Abstract Chronic hepatitis C virus (HCV) infection often causes end stage liver disease. Although current anti-HCV drugs are successful in eliminating viral RNA load, they do not prevent reinfection. In addition, eliminating HCV RNA load does not reduce the risk for progression to end stage liver disease. Therefore, the urgent need for the development of a comprehensive strategy to control HCV infection must include a vaccine. HCV envelope glycoproteins are the key components for the initiation of viral infection. Our phase I safety and immunogenicity trial of a recombinant HCV envelope glycoprotein candidate vaccine did not induce a strong immune response in most vaccinated volunteers. Subsequent studies indicated that purified HCV E2 has an immunoregulatory role and biases primary macrophage activation toward the M2 phenotype (via E2-CD81 interactions), impairs DC/CD4+T cell functions, and leads to an environment for a muted response to antigen. Nevertheless, HCV E2 still contains strong cross-genotype specific B- and T-cell epitopes vital to an active immunity. We hypothesize that modifying E2 by discrete point mutations to inhibit interaction with CD81 will improve immune functions and induce robust protective responses in combination with other HCV regions as candidate vaccine, and will generate stronger protective efficacy. Outstanding abilities of nucleoside modified mRNA-lipid nanoparticle (LNP) to elicit potent immune responses against pathogens makes it a viable new cost-effective platform for vaccine development. The incorporation of modified nucleosides in the mRNA will offer advantages for generation of modified antigens to induce a broad effective immune response. The premise and rigor of the study stems from our own work, and information in the literature.
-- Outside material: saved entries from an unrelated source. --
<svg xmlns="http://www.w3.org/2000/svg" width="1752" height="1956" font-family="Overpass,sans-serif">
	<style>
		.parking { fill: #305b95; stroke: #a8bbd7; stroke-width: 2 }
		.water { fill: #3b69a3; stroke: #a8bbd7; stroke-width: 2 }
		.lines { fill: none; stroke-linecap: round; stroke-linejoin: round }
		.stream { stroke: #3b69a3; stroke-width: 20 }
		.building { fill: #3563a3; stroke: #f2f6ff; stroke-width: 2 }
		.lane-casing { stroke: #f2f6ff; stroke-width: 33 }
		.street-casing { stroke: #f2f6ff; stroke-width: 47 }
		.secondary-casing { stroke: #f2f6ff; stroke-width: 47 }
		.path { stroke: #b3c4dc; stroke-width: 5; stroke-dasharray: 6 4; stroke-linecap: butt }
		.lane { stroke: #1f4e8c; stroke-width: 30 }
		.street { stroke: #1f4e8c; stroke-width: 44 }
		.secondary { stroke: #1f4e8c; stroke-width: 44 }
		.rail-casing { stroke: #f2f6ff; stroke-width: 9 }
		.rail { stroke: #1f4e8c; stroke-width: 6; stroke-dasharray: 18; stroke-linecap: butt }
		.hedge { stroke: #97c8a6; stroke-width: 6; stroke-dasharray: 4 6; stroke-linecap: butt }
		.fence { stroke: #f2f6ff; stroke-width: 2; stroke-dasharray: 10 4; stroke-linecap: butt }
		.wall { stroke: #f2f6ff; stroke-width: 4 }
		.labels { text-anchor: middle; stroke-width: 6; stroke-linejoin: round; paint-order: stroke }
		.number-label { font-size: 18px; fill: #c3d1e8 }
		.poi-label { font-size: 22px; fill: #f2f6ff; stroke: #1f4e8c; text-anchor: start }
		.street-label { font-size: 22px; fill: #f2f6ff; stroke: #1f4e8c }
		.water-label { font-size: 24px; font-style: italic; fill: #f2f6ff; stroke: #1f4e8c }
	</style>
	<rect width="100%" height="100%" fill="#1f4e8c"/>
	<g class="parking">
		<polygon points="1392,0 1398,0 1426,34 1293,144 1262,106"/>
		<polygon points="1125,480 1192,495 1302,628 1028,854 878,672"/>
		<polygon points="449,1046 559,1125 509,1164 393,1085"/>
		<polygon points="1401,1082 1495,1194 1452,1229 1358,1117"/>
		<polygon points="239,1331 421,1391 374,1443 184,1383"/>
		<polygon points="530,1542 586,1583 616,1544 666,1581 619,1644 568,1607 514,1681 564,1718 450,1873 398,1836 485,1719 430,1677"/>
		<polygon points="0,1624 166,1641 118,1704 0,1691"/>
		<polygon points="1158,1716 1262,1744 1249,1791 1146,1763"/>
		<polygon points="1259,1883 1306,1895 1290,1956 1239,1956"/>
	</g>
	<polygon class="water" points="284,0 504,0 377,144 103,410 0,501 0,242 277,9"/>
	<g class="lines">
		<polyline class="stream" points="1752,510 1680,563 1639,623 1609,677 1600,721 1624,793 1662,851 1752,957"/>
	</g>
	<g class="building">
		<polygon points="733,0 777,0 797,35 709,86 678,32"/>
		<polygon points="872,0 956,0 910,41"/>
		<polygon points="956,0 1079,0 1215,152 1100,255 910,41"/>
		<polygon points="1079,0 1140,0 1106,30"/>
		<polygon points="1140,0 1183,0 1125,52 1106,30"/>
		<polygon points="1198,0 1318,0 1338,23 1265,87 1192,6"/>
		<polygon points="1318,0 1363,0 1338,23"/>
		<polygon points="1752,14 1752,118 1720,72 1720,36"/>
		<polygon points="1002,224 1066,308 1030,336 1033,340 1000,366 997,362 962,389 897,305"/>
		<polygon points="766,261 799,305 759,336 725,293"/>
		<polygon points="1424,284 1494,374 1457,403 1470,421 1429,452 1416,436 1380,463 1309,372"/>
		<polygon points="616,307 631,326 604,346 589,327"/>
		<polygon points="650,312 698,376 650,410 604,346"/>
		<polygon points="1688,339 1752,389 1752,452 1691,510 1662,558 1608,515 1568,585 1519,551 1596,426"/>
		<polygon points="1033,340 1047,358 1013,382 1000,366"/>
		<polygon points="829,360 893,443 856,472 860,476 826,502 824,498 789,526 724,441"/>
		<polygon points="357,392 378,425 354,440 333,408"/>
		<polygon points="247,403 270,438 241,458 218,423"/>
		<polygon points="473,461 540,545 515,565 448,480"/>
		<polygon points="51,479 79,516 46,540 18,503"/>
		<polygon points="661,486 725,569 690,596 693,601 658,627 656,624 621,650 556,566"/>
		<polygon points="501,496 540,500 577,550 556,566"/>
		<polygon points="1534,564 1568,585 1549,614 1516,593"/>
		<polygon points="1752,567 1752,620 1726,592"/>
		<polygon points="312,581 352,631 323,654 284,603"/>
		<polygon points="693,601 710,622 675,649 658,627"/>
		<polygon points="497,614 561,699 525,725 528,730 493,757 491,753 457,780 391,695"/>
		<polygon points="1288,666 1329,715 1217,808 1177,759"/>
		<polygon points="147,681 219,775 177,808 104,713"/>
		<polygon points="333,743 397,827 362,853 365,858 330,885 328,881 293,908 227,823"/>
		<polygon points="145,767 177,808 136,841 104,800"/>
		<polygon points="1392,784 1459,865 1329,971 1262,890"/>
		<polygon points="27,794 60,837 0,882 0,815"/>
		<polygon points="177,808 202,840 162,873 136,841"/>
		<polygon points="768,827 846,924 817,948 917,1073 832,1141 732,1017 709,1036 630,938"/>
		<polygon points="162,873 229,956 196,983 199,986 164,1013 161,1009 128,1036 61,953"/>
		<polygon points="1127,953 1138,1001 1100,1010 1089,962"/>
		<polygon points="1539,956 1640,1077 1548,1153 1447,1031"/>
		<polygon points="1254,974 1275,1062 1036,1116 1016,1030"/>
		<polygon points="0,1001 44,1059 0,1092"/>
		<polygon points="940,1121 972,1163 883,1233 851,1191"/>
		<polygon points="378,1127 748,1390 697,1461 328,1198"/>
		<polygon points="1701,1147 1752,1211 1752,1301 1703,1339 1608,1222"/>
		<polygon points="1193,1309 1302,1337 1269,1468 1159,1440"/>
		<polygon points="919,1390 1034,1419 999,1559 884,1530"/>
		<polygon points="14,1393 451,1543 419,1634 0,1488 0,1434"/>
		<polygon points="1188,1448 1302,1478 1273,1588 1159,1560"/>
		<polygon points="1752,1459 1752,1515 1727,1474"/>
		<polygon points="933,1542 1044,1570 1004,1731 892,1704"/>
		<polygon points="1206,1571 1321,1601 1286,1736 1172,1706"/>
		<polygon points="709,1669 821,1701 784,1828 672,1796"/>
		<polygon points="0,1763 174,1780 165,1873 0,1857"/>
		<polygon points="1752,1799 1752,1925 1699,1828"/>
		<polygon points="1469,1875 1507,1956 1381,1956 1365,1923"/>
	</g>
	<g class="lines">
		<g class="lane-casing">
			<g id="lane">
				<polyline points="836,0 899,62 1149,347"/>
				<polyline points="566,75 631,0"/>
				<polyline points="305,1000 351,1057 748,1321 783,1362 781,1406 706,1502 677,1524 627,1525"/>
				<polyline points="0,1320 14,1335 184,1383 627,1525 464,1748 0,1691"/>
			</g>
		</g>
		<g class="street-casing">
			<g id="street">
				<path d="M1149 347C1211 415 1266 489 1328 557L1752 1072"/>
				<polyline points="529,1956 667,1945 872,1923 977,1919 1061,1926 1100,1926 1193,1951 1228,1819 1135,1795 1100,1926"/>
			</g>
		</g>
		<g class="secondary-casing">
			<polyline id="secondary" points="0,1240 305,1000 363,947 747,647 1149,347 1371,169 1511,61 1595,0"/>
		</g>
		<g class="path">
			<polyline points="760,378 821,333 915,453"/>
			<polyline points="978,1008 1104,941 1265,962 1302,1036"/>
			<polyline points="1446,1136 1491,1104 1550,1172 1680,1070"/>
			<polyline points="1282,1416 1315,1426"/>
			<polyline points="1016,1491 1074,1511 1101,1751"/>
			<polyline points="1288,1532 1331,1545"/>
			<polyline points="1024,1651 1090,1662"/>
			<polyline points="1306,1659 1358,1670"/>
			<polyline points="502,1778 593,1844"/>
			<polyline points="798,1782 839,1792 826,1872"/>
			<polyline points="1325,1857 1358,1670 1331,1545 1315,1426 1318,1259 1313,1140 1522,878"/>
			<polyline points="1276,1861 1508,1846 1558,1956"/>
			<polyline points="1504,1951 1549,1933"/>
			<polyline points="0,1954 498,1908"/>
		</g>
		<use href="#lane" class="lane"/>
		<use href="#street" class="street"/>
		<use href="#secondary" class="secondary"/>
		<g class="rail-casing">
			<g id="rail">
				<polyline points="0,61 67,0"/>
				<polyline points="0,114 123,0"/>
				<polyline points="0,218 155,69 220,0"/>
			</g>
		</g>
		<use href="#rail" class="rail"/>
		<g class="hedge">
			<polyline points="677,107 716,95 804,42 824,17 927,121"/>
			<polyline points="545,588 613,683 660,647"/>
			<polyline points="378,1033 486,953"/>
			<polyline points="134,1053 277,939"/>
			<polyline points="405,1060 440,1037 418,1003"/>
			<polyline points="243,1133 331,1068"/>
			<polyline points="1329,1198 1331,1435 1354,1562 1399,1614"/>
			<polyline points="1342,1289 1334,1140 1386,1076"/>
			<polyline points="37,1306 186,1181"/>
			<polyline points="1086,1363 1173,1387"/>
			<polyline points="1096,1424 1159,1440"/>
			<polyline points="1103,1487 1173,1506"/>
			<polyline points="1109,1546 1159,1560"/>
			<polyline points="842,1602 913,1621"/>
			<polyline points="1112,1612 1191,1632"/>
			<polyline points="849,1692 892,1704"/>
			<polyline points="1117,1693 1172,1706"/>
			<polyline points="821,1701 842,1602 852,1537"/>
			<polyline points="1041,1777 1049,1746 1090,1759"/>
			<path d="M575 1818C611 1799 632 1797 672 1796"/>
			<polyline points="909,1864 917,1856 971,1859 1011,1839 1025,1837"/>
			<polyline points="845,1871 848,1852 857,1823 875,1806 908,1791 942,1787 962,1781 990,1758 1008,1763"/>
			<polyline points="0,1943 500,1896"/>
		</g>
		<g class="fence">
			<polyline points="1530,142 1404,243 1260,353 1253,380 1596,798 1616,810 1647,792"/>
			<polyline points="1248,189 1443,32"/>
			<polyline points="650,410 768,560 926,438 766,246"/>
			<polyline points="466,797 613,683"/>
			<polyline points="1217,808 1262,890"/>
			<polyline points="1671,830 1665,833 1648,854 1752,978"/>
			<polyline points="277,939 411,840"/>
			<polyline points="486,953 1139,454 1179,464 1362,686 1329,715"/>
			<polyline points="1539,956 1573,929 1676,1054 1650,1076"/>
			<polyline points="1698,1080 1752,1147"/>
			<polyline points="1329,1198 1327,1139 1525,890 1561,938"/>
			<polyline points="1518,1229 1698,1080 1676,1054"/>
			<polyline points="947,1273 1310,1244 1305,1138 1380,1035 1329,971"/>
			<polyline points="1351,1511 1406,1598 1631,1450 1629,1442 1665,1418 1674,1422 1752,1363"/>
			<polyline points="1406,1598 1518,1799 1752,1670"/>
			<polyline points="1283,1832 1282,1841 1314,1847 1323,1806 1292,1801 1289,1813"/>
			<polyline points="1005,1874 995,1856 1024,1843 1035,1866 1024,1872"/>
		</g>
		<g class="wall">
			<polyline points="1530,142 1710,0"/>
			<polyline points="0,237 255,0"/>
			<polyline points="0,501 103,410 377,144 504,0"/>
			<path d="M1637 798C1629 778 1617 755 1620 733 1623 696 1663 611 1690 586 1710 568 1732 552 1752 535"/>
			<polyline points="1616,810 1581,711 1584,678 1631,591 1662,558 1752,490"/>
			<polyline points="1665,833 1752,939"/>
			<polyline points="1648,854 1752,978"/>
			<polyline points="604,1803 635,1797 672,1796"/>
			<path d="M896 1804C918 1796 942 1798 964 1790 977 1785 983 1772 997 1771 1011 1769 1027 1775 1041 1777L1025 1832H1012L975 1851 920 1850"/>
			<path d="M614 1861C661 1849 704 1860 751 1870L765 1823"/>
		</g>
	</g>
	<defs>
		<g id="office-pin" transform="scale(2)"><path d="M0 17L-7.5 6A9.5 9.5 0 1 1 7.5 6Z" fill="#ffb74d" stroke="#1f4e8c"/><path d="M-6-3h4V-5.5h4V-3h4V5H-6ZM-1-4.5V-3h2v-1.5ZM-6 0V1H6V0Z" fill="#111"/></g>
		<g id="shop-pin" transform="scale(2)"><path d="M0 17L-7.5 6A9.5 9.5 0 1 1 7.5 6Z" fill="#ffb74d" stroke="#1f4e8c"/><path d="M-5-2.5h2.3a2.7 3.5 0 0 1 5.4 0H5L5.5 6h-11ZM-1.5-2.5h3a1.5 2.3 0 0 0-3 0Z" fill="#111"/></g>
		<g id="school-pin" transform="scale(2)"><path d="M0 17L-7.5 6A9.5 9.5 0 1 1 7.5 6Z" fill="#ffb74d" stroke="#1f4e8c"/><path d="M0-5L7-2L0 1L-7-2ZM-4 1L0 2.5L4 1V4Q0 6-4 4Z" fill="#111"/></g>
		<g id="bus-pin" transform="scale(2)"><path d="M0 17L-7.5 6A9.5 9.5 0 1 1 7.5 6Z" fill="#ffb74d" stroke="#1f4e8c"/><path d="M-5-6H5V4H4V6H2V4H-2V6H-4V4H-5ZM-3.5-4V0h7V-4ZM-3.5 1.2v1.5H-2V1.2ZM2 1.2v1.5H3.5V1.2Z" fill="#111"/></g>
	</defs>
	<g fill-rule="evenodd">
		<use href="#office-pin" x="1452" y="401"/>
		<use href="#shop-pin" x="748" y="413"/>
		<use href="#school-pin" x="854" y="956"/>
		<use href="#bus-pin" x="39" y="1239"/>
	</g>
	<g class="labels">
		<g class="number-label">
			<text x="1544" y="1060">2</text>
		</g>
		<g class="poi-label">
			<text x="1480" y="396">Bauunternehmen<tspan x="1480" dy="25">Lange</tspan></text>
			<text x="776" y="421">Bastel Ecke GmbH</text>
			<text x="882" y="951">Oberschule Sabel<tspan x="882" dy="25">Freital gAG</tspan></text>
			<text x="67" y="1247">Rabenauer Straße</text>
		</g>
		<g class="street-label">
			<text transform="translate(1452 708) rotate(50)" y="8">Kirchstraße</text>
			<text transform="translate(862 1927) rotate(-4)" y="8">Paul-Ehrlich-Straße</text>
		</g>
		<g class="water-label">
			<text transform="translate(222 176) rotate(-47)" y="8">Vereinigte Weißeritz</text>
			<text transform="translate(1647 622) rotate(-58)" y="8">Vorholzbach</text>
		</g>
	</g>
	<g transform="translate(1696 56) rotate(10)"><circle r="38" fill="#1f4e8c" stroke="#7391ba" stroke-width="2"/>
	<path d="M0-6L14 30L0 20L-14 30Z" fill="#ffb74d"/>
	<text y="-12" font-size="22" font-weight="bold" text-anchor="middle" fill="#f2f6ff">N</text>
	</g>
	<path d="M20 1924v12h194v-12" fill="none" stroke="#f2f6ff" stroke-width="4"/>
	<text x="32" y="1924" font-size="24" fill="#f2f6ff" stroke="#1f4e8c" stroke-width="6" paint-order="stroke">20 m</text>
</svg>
Thus, the use of nanoparticle encapsulated mRNA of modified E2 for stronger immunogenicity together with other viral antigens (E1 and non-structural (NS) genomic regions) for prime and boost with proteins/peptides as a candidate vaccine for HCV cross protective efficacy will generate robust B- and T- cell responses for protection against HCV. The results from our study will advance vaccine development against persistent HCV infection.

抽象的 慢性丙型肝炎病毒（HCV）感染通常会引起终末期肝病。虽然当前的抗HCV 药物成功地消除了病毒RNA负荷，不会防止再感染。另外，消除 HCV RNA负荷不会降低进展终止肝病的风险。因此，紧急 制定控制HCV感染的综合策略的需求必须包括疫苗。 HCV 包膜糖蛋白是启动病毒感染的关键成分。我们的第一阶段安全和 重组HCV包膜糖蛋白候选疫苗的免疫原性试验不会引起强 大多数接种志愿者的免疫反应。随后的研究表明，纯化的HCV E2具有 免疫调节作用并偏向于M2表型的原发性巨噬细胞激活（通过E2-CD81 相互作用），损害直流/CD4+T细胞功能，并导致环境，以使其对 抗原。然而，HCV E2仍然包含强大的跨基因型特异性B-和T细胞表位对 主动免疫。我们假设通过离散点突变来修改E2以抑制与 CD81将改善免疫功能并诱导强大的保护反应与其他HCV 地区作为候选疫苗，将产生更强的保护功效。出色的能力 核苷改性的mRNA-脂质纳米颗粒（LNP）引发针对病原体的有效免疫反应 使其成为疫苗开发的可行的新成本效益平台。修改后的融合 mRNA中的核苷将为生成改性抗原提供优势，以诱导广泛的有效性 免疫反应。研究的前提和严格源于我们自己的工作，以及 文学。因此，使用纳米颗粒封装了改性E2的mRNA，以实现更强的免疫原性 与其他病毒抗原（E1和非结构性（NS）基因组区域）一起用于素数，并与 蛋白质/肽作为HCV交叉保护功效的候选疫苗将产生强大的B-和T细胞 为防止HCV提供的响应。我们研究的结果将推进疫苗开发 持续的HCV感染。